YOUR INSTRUCTIONS => In the entries that follow, how many lines contain "CIRCLE"? Answer with the number only.

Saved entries
•••

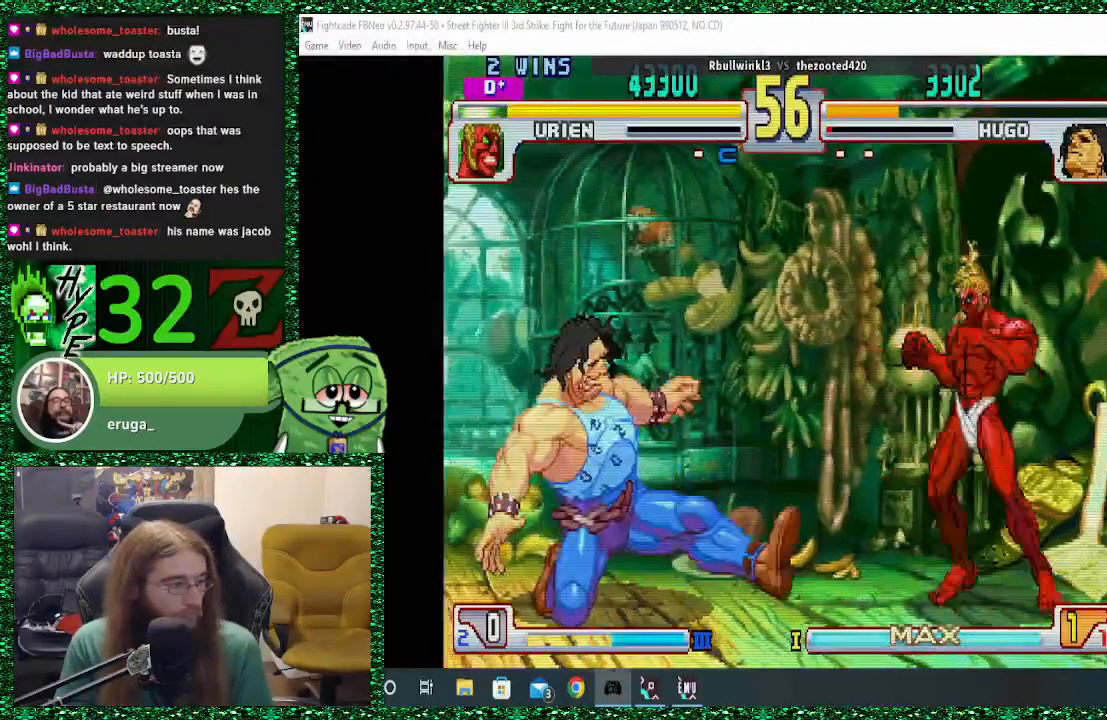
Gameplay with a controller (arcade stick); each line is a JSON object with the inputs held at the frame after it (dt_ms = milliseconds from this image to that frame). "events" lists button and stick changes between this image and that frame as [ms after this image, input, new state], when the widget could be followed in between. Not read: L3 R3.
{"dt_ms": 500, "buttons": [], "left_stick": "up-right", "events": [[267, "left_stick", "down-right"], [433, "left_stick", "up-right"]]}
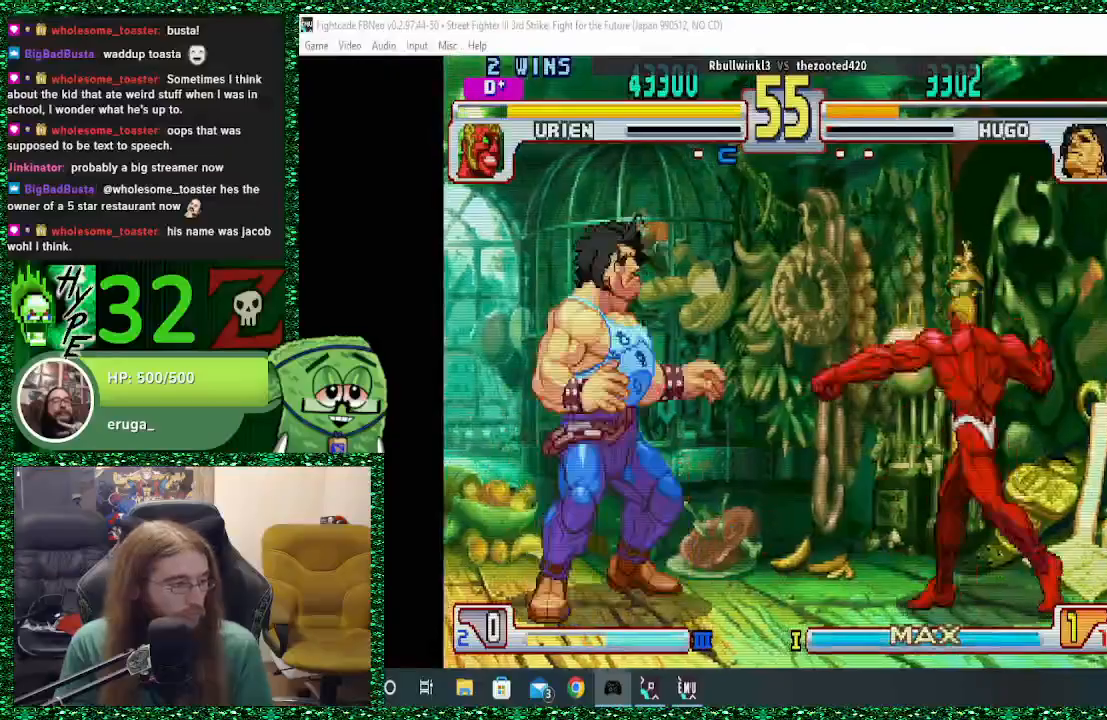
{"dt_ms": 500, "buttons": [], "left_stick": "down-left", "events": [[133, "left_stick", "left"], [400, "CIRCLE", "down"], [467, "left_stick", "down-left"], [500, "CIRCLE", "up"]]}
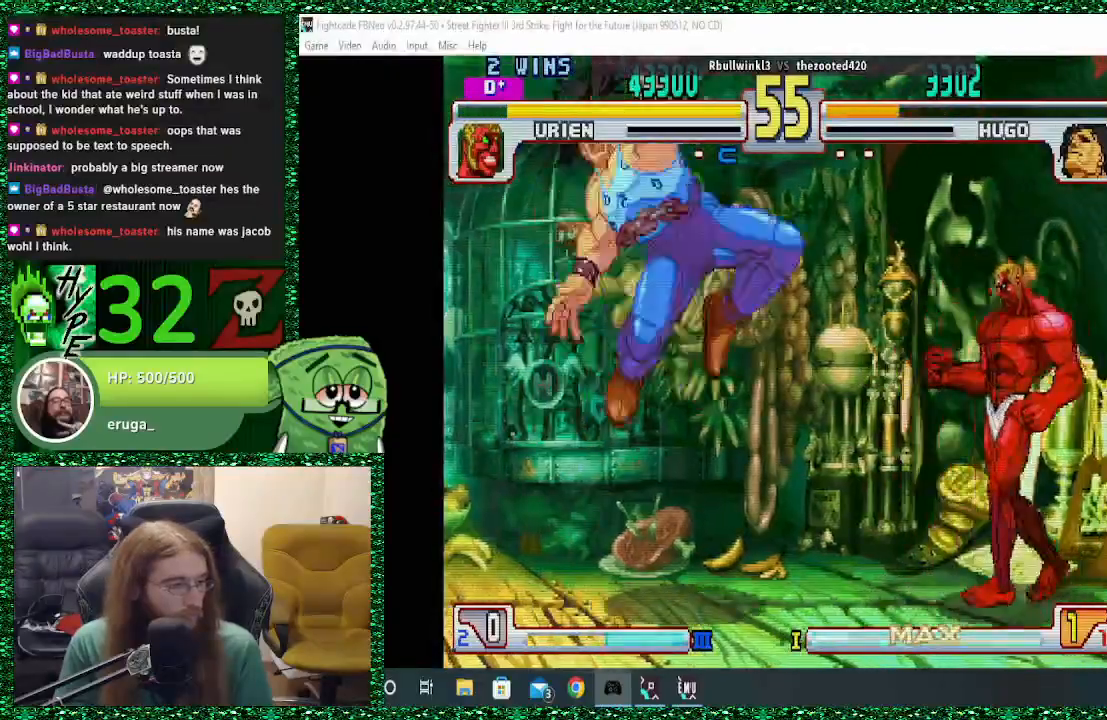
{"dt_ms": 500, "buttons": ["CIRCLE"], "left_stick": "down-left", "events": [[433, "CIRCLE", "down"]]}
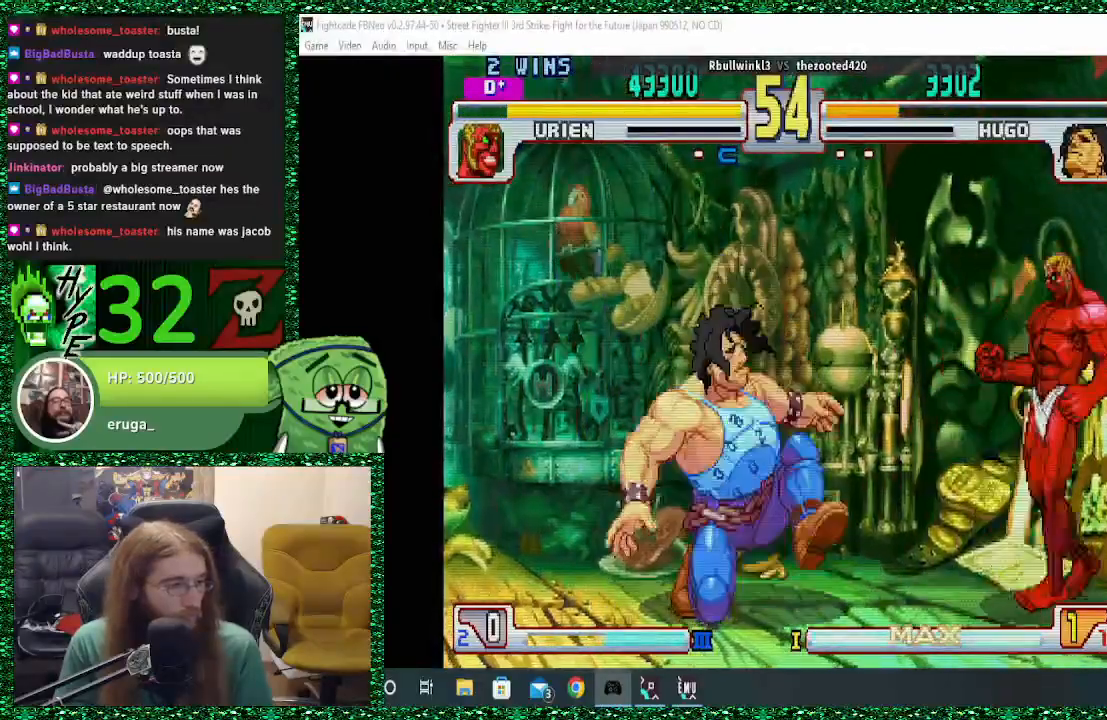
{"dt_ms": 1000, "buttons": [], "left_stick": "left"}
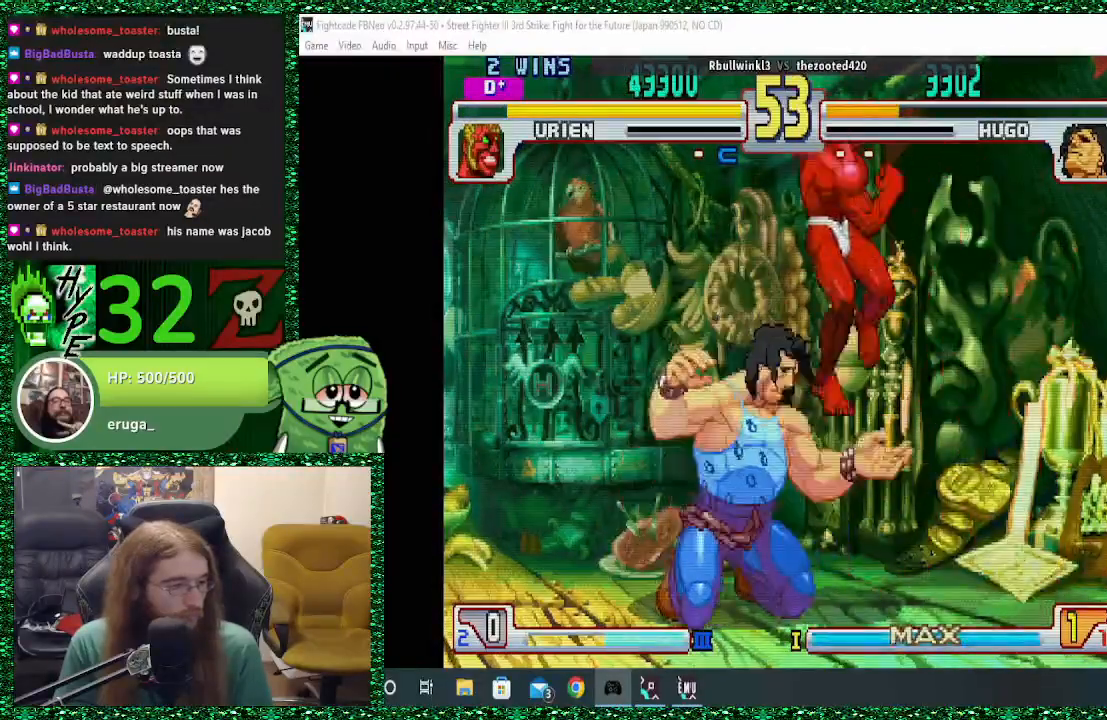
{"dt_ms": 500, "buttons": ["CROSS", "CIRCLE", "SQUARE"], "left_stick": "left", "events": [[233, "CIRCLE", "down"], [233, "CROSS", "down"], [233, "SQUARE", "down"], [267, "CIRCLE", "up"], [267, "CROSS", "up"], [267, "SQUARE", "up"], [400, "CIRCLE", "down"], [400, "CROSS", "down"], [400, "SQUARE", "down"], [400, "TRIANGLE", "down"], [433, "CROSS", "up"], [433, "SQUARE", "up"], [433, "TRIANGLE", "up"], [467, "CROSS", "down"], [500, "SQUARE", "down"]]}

•••

SOLUTION FOR THIS TASK => 3